■ SOURCE EXTRACT ■

Standard Methods for Sampling North American Freshwater Fishes

Chapter 4: Warmwater Fish in Wadeable Streams

Charles F. Rabeni, John Lyons, Norman Mercado-Silva, and James T. Peterson


Both “warmwater” and “wadeable” are terms of convenience without precise definition and are used by biologists to describe streams that are generally too warm to have sustainable salmonid populations and can be safely traversed by walking (i.e., a section of stream should have the majority of its length less than 1 m deep, and it should be possible to cross in chest waders in nearly all areas). Warmwater streams in North America are estimated to provide more than a half-million kilometers of fishable waters and many times that amount of waters containing fish (Rabeni and Jacobson 1999). Warmwater streams have experienced a surge of attention in the past three decades because of increased sportfishing opportunities due to point-source pollution abatement and because of the popularity of using fish assemblages as indicators of biological integrity for regulatory and management purposes. At least 38 states have fish bioassessment programs in place (USEPA 2002).

[Dataset entries]
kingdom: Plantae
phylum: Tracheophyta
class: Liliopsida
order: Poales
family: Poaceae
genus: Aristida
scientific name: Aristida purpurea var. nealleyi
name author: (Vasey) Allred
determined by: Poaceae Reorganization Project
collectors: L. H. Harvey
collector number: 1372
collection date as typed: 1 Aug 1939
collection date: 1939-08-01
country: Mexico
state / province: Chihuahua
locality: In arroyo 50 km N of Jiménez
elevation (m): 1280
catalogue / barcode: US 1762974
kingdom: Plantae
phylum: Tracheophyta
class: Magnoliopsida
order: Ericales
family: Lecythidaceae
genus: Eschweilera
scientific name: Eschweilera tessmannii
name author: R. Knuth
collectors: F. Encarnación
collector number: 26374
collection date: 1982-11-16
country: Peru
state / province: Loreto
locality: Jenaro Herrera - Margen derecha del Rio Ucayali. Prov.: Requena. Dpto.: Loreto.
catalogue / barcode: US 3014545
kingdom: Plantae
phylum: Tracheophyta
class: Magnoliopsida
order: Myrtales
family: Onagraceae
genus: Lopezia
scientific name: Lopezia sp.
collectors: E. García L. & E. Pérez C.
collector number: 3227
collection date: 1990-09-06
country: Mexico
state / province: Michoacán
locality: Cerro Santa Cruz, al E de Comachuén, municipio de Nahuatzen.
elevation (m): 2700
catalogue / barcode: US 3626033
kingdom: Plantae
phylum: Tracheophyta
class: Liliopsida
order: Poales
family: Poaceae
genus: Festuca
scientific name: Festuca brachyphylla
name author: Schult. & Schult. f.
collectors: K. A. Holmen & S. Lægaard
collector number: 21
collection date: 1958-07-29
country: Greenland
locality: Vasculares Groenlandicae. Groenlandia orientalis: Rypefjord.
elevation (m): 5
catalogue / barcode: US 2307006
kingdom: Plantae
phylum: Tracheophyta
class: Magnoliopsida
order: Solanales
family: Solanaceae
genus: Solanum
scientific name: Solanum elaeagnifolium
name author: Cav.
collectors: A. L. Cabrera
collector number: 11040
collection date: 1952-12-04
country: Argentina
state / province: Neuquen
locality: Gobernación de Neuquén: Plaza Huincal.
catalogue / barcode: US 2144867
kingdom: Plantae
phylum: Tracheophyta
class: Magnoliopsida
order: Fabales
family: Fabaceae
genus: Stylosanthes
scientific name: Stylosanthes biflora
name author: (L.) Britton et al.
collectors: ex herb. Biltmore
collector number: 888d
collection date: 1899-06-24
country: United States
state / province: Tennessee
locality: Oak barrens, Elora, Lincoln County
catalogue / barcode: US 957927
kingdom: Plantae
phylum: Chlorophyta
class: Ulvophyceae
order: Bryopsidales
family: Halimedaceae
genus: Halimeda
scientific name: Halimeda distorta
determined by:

■ INSTRUCTIONS ■
A - According to the excerpt on warmwater fish in wadeable streams, how many states have fish bioassessment programs in place?
B - List every author named for the chapter on warmwater fish in wadeable streams.
Rely solely on the text about warmwater fish in wadeable streams.

■ SET OF ANSWERS ■
A - At least 38 states.

B - Charles F. Rabeni, John Lyons, Norman Mercado-Silva, and James T. Peterson.